It's no secret that saving money is difficult. If it weren't, we'd all be richer, wouldn't we? But the savings crisis in America has gotten so bad that the majority of working adults are dangerously vulnerable in the face of emergencies. In fact, 58% of Americans have less than $1,000 in the bank, according to a 2018 GOBankingRates survey. And a big reason for that boils down to not knowing how to effectively save.

Now you'll often hear that following a budget is a great way to keep your spending in check, and that's certainly sound advice. Similarly, boosting your income can lead to better savings, provided you're disciplined enough to sock that extra money away. But if you really want an effective strategy for saving more money, it's none other than paying yourself first with automatic transfers.

Glass jar overflowing with coins


Unfortunately, most Americans haven't adopted this simple, painless tactic for saving money. In fact, 69% of U.S. adults have not set up automatic transfers from a checking account to a savings account, according to GOBankingRates, even though it's one of the easiest ways to help ensure that savings goals are met.

If you've yet to set up an automatic transfer, log on to your bank's website (or pop over to a physical location, if you're so inclined) and arrange one. It could be just the trick that boosts your savings and puts you in a much more secure spot financially.

Remove the temptation to spend

Many of us have the best of intentions when it comes to saving money. We set up our budgets, cut back on non-essentials, and maybe even write up our financial goals so they stay at the forefront of our minds. But what happens when the temptation to spend out of nowhere strikes? A good 84% of Americans regularly fall victim to impulse purchases, and unless you have an extraordinary amount of willpower, you're likely to do the same.

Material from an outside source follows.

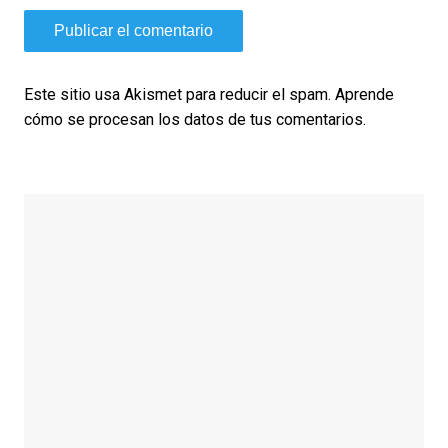
Este sitio usa Akismet para reducir el spam.
Aprende
cómo se procesan los datos de tus comentarios.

That's why paying yourself first is so important. If you arrange for a portion of each paycheck you collect to land automatically in savings, you'll effectively remove the temptation to spend it because you won't realize that money is there. In other words, automating your savings essentially involves tricking yourself into banking extra cash -- and that's not a bad thing to do if you've historically fallen short of your savings goals.

Of course, you don't just have to send your earnings into a standard savings account. If you don't have a complete emergency fund, then your first priority should be to build one, in which case you'll want to set up money to filter automatically from checking to a savings account. But if you have a good three to six months' worth of living expenses in the bank, you can instead arrange an automatic transfer to a retirement plan and seamlessly sock away funds for the future.

If your employer offers a 401(k), the easiest thing to do is instruct your payroll department to allocate a certain percentage of your income to your retirement plan, keeping in mind that the maximum contribution for the current year is $19,000 if you're under 50, or $25,000 if you're 50 or older. Once you sign up, that money will be deducted from your paychecks so that you don't need to think about it.

If you don't have access to a 401(k) plan through work, try finding an IRA that accepts automatic transfers. This isn't a given feature for IRAs, but some accounts do let you send money over automatically. And for the current year, you can sock away up to $6,000 if you're under 50, or $7,000 if you're 50 and over.

No matter what type of account you fund initially, do yourself a favor and automate the savings process, especially if you've struggled to put money away in the past. It's one of the easiest ways to ensure that on the road to meeting your savings goals, you're not your own worst enemy.